Nel suo percorso Sorcinelli mette in campo i molteplici indicatori necessari per far capire come il rapporto tra qualità e quantità del livello alimentare si intrecci con i mutamenti economici (il passaggio, ad esempio, da una civiltà contadina a una società industriale verificato attraverso i risultati delle inchieste e di ricerche apparse a partire dall'ultimo scorcio del secolo scorso su prestigiose riviste scientifico-culturali), commerciali (produzione e pubblicizzazione di un prodotto), ma anche culturali, in particolare quelli relativi a una migliore consapevolezza dei legami tra cibo e salute del corpo. E in questa prospettiva, quella cioè delle conoscenze alimentari utilizzate per incrementare il benessere fisico, secondo Sorcinelli è l'Ottocento che segna uno spartiacque decisivo, in quanto determina, grazie all'incontro tra scienza, igiene e conoscenza, la fine di paure ataviche, di tante superstizioni. A volte però le vecchie formule vengono sostituite da nuove, l'uomo pare aver sempre bisogno di miti a cui aggrapparsi e anche la società del benessere non sfugge a questa regola e crea le sue leggende. E bene lo mette in evidenza Sorcinelli là dove sottolinea come il benessere, al pari della fame, imponga i suoi condizionamenti e le sue regole finendo per mortificare il raggiunto appagamento dell'appetito, la soddisfazione del gusto e del piacere di un cibo che non è più un sogno ma una realtà, nell'ansia di non poter dare ascolto all'appetito sacrificato sull'altare di un esasperato salutismo. "D'altro canto ai sogni e ai miti terapeutici dell'era contadina - scrive Sorcinelli - è subentrata la 'credenza magica nei poteri delle vitamine, delle pappe omogeneizzate al plasmon, delle caramelle integrative, delle merendine per l'infanzia, della pappa reale per i vecchi e gli estenuati, del ginseng, la mirabolante radice che ha sostituito l'affascinante mandragola'; sono stati portati al parossismo 'i poteri taumaturgici attribuiti alle insalate impreziosite dal cerfoglio e dal dragoncello' e ha preso piede la 'follia collettiva per l'ortica, per le tagliatelle al mirtillo o per il risotto al kiwi' (Camporesi).Fino ai crackers arricchiti dall''estratto più puro di una preziosa radice giapponese' il glaucomannano, e paradossalmente propagandati come 'il modo più piacevole per far passare la fame senza inutili imposizioni e sbalzi d'umore', ma soltanto sgranocchiandone sei, almeno due 'ore prima dei pasti' e bevendo acqua a volontà".
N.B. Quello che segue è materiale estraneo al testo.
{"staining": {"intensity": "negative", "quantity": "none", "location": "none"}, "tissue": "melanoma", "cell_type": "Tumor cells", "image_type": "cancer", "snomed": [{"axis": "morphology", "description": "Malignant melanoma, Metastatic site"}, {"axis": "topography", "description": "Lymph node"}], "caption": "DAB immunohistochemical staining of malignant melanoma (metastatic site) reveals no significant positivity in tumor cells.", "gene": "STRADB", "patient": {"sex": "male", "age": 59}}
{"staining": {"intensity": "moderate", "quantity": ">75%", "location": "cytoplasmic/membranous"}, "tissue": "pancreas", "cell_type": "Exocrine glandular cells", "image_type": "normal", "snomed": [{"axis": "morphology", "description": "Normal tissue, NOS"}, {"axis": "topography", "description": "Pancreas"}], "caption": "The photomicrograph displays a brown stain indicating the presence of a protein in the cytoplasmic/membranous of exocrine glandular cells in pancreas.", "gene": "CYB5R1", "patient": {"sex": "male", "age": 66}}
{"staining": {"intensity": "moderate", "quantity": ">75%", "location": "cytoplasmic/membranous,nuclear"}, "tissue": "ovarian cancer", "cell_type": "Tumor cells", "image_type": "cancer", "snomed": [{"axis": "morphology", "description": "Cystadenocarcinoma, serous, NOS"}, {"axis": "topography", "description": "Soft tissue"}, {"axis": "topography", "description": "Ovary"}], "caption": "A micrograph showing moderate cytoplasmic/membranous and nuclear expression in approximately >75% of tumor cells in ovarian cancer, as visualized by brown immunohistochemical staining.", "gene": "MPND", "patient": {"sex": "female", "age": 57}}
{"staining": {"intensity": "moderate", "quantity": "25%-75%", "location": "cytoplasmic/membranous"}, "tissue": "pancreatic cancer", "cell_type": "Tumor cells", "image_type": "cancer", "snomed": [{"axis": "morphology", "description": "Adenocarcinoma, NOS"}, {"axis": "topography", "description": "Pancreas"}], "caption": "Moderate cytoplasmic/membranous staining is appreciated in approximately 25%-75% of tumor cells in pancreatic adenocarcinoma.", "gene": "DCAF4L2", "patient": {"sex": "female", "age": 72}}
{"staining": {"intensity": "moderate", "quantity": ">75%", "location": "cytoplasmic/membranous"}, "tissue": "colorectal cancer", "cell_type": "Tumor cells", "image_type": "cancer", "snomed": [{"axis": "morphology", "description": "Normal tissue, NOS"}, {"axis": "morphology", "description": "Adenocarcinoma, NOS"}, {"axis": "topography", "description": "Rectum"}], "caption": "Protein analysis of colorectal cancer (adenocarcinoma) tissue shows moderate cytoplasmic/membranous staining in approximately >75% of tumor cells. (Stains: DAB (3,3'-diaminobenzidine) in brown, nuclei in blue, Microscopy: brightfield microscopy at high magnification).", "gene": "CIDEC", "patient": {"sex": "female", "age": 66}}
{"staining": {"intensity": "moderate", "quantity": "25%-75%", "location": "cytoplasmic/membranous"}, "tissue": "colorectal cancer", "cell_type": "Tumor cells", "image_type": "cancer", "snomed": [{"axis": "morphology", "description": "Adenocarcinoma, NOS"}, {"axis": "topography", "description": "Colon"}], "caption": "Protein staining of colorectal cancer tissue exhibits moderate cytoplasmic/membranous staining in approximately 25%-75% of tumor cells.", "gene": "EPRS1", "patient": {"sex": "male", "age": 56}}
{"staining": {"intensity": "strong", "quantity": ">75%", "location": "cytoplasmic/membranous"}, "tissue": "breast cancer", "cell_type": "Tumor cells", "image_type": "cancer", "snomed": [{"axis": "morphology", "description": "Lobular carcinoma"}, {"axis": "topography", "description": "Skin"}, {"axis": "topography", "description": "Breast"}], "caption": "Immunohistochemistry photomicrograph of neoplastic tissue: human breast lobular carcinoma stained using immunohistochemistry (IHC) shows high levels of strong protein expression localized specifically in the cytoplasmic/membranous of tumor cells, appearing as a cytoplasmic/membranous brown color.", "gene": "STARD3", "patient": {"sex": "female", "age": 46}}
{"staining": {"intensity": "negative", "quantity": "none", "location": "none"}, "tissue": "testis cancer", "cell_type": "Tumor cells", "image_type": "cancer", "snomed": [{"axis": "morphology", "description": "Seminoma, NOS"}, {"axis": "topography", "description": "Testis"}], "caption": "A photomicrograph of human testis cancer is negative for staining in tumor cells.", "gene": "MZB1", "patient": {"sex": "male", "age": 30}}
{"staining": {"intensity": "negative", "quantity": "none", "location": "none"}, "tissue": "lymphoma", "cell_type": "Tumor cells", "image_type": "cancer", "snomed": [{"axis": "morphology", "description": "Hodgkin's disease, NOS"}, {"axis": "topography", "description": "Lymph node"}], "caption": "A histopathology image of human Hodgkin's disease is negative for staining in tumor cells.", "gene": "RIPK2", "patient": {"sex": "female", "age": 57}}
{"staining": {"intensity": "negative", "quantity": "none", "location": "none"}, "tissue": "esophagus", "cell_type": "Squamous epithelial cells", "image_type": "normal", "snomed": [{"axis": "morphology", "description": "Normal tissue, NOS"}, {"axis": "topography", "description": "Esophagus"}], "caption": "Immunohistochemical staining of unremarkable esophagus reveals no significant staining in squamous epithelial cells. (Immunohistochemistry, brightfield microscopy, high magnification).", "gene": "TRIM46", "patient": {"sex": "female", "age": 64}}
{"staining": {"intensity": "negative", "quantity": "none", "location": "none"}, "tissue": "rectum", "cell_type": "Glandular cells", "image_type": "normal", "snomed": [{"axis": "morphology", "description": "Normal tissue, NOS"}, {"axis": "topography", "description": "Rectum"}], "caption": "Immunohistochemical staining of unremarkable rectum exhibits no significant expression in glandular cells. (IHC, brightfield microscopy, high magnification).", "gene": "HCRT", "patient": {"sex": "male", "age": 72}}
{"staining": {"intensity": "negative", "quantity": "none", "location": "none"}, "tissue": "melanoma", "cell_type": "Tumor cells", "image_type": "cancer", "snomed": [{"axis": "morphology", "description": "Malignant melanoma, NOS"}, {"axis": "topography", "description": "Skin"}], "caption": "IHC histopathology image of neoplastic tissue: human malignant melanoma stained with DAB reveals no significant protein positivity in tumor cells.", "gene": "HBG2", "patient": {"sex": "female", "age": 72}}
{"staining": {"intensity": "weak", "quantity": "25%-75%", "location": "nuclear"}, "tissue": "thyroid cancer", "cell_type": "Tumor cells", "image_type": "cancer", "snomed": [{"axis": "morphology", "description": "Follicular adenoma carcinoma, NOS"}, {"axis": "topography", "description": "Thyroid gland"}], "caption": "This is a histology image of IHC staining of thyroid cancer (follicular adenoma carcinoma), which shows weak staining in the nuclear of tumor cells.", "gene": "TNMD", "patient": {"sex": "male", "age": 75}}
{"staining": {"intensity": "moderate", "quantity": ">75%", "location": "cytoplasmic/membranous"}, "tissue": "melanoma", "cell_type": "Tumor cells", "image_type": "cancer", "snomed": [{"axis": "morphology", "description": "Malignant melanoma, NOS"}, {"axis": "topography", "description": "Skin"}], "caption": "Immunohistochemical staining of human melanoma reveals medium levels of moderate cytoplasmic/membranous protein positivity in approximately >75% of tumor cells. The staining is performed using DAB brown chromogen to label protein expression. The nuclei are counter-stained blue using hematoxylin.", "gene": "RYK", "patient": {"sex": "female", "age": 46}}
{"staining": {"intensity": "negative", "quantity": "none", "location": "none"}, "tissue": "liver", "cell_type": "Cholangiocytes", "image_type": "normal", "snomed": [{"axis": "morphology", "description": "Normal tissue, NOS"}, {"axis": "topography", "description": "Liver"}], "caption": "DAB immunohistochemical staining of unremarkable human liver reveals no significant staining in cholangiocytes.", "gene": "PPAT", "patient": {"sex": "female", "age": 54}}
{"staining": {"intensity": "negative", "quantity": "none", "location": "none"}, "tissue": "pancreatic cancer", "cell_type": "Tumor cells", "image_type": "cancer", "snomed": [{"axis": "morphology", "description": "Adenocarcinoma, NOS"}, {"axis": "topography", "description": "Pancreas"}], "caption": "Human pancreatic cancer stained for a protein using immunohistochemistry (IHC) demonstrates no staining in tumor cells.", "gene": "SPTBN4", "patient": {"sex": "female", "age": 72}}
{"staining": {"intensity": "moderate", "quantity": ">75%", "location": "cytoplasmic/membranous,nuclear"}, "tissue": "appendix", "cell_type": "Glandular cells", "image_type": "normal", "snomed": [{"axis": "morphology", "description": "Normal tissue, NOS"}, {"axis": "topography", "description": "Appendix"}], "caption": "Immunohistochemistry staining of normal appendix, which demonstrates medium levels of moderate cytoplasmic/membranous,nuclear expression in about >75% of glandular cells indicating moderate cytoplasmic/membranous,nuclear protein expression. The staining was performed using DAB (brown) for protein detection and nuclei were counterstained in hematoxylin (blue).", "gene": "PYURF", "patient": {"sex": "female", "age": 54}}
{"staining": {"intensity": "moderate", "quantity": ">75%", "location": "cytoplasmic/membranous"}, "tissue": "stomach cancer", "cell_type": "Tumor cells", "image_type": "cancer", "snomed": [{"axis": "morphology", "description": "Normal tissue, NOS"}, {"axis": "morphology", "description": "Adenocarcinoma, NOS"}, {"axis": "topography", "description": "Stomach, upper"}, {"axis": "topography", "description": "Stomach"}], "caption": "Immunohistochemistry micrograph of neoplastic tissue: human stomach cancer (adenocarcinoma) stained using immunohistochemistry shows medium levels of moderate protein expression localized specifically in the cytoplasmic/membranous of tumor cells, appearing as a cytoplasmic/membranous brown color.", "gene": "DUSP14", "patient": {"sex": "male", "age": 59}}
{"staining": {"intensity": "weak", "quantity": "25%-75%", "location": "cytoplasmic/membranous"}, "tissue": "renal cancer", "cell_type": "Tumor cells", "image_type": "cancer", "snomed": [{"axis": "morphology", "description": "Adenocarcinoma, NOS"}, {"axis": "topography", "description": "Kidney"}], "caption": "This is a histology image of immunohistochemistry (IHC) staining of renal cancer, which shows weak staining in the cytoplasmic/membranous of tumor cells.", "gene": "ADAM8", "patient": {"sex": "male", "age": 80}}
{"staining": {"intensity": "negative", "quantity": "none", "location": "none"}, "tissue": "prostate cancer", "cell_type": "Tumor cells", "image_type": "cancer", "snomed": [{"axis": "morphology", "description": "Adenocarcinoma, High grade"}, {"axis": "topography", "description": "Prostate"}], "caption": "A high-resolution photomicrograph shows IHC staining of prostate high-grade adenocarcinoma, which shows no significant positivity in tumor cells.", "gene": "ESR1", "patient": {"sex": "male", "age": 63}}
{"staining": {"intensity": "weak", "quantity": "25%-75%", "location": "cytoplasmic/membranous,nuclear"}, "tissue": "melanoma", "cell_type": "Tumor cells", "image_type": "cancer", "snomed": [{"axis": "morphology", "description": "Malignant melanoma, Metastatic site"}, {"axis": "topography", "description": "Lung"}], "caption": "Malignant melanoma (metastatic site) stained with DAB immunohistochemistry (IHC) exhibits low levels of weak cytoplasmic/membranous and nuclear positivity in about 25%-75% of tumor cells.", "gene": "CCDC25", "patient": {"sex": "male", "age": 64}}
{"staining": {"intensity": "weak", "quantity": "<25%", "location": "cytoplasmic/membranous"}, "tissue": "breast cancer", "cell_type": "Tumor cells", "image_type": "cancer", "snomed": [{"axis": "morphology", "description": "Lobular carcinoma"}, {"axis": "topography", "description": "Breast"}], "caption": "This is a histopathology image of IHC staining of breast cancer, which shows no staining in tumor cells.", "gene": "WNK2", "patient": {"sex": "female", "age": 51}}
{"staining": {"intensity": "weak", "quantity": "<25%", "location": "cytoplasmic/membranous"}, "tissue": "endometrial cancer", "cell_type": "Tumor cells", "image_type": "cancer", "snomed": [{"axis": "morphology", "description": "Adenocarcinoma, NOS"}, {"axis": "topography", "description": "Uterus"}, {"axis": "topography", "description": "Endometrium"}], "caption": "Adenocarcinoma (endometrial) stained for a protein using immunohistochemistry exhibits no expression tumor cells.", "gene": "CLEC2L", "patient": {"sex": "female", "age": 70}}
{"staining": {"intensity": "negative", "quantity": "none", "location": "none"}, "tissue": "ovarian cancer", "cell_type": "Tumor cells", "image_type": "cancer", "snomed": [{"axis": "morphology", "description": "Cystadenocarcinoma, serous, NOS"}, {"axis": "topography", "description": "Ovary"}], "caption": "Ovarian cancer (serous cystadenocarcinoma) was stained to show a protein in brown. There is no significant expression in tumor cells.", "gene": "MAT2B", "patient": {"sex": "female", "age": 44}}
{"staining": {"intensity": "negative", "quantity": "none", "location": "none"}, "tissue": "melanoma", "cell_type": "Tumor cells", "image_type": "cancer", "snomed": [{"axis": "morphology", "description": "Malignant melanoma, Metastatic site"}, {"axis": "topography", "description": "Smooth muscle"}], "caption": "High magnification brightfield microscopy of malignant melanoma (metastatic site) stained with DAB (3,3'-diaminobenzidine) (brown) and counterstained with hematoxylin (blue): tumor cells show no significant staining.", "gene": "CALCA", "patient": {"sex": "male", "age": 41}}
Dalla fame subita e combattuta con cibi che servivano più a riempire la pancia che ad alimentare (come la polenta, regina della tavola dei contadini) alla fame controllata per la salute e l'estetica di un corpo che teme la malattia e l'invecchiamento: così, forse, si può riassumere e semplificare la storia del rapporto tra gli italiani e il cibo, una storia raccontata, nelle pagine del libro di Sorcinelli, attraverso documenti, fonti letterarie, memorie, ricordi.